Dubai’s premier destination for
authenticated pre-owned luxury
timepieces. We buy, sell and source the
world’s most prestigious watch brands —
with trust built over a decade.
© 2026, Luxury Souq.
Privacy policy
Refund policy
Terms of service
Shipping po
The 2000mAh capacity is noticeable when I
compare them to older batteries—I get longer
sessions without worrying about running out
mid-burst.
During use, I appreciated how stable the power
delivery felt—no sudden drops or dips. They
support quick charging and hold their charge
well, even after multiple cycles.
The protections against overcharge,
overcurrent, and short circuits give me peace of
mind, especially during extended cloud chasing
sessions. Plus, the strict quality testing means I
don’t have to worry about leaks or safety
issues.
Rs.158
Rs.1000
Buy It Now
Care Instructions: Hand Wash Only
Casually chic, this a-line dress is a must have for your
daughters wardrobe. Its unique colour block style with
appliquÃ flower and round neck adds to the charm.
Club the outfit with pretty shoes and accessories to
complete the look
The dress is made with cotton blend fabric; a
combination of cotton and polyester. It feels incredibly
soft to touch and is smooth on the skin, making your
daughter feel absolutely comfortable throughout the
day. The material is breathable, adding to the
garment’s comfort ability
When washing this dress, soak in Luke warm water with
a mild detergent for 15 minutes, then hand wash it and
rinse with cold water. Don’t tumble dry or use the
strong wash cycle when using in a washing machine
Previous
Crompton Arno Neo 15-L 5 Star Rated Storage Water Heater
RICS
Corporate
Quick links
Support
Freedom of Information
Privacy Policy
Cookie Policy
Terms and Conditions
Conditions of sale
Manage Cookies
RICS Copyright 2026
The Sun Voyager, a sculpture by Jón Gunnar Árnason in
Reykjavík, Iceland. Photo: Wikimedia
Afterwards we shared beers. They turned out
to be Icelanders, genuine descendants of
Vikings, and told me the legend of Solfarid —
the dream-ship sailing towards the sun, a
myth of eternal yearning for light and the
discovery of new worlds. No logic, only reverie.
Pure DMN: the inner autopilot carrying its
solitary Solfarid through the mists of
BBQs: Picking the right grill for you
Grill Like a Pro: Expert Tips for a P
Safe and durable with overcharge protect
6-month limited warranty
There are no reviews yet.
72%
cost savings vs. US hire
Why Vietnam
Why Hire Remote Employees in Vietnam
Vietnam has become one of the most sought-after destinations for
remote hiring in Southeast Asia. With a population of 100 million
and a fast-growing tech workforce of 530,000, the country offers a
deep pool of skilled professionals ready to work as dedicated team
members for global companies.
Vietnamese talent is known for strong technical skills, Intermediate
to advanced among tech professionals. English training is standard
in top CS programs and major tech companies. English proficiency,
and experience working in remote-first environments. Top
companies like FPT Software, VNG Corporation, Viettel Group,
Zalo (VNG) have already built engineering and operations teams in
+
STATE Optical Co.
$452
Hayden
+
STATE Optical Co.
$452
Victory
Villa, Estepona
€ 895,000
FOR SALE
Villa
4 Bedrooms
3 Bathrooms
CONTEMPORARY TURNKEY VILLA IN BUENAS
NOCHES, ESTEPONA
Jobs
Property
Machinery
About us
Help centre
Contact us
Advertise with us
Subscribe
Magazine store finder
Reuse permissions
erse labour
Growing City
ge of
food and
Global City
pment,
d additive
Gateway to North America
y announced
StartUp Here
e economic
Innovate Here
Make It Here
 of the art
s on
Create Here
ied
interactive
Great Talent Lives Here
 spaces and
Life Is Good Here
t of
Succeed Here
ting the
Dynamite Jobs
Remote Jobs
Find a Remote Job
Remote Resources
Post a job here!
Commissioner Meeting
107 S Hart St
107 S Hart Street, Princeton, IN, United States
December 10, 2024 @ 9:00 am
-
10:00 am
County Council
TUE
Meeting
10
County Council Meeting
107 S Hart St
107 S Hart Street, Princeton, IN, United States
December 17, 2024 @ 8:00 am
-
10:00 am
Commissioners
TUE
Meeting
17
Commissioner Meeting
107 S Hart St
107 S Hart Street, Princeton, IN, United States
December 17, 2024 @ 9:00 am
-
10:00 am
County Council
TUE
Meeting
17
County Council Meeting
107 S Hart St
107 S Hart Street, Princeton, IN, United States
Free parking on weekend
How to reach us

****************

Description of the task: Quote the data above verbatim from its first line to the line that includes "During use, I", with both boundary lines retained.

Answer to the exercise:
Dubai’s premier destination for
authenticated pre-owned luxury
timepieces. We buy, sell and source the
world’s most prestigious watch brands —
with trust built over a decade.
© 2026, Luxury Souq.
Privacy policy
Refund policy
Terms of service
Shipping po
The 2000mAh capacity is noticeable when I
compare them to older batteries—I get longer
sessions without worrying about running out
mid-burst.
During use, I appreciated how stable the power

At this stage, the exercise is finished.